The design of the GC revolves around one simple idea: in a shell, nearly all allocation is temporary, and will need destruction at one point. So, a very generalised mark-and-sweep method has been employed here. Upon allocation, a segment of memory is entered into a table (adding 5 bytes to the memory used). The table holds two things about each segment: it's starting address, and a mark. If the mark is set to UNMARK (0x00), when the reaper (ego_alloc_reap()) is called, it will be free()'d and removed from the table. If the mark is set to MARK (0x11), then the memory is not free()'d until the program exits (the OS takes care of that for us). The mark can be changed by sending a valid pointer (in both the table and in memory) to the mark()/unmark() functions, accordingly.

ego_alloc_reap() is called as the first call in the main loop. Henceforth, after every command (when the loop repeats — it is infinite) ego_alloc_reap() is called, and all unneeded memory is free()'d.

In <ego.h> malloc() and realloc() (along with strdup() — for a reason) are #undef'd then #define'd to ego_malloc and ego_realloc (and ego_strdup), respectively. The use is entirely transparent to any code. These #defines set the mark to UNMARK by default. malloc_m() and realloc_m() set MARK by default.

This makes coding different section of the shell a bit easier, since you never have to keep track of what memory you use. The code will do it for you, and that is definitely faster than doing it manually.

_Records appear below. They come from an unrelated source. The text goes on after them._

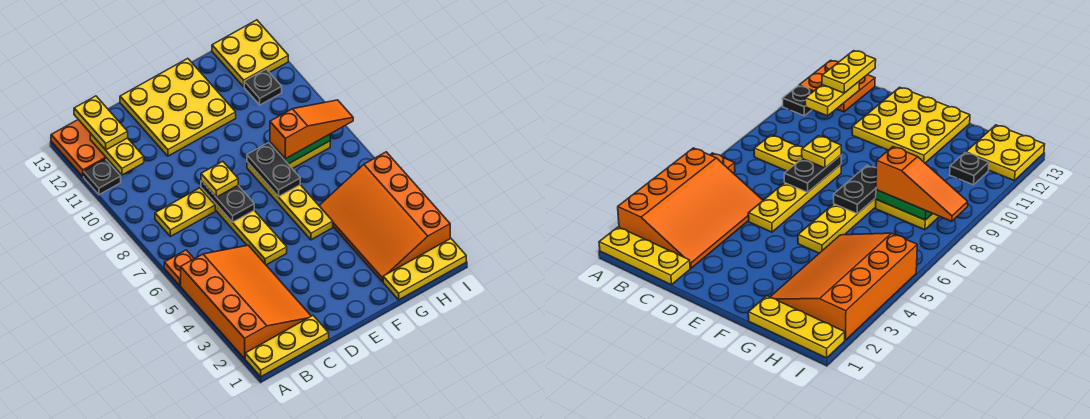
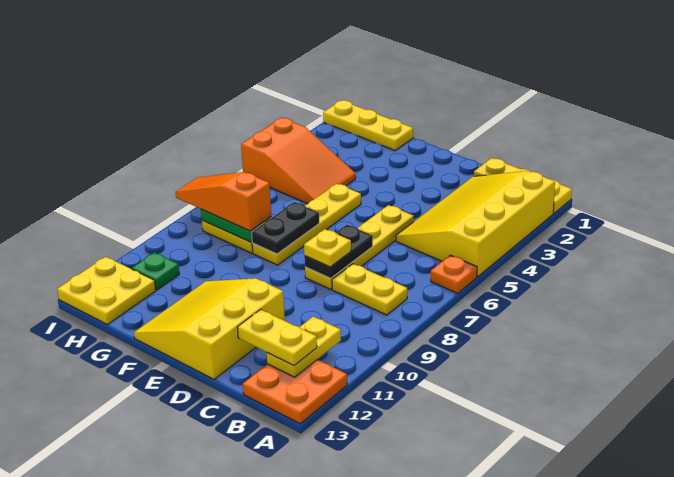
orange 3x4 slope [181,245,311,358] -> yellow 3x4 slope [396,171,555,277]
black 1x1 plate [84,159,121,195] -> none
yellow 1x2 plate [74,96,128,150] -> yellow 1x2 plate turned to [238,309,317,366]
yellow 3x3 plate [120,58,236,156] -> yellow 3x3 slope [134,278,285,379]
orange 3x4 slope [319,152,450,282] -> orange 2x3 slope [241,118,356,204]
black 1x1 plate [244,69,282,105] -> green 1x1 plate [132,252,179,290]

Garbage Collection: http://www.jwz.org/doc/gc.html

Configuration System:

The command '_cfgdmp' in Egomania will dump the configuration data to the screen. Each entry is made of two parts: a name and a value or address.

This is quite simple, really. Essentially all this is is a table of names and memory addresses that contain data for the shell. It's easier to lookup on the table than to try and remember several global variables (which have to be declared in every scope). C is a rather cumbersome (yet powerful) language. It's faster lookup to use the variables, but the config system adds a level of organisation to it.

The names take on a directory-like structure. Right now, it's kind of useless, it just helps me keep everything straight when I'm coding. At one point, it may be significant, to make faster searching code (directory trees, anyone?). A name like '/user/environment/prompt' (the actual name for the user prompt) breaks down in this manner:

/user			It has something to do with the user...
					/environment	It is part of their environment...
						/prompt	It is the unparsed string for their prompt.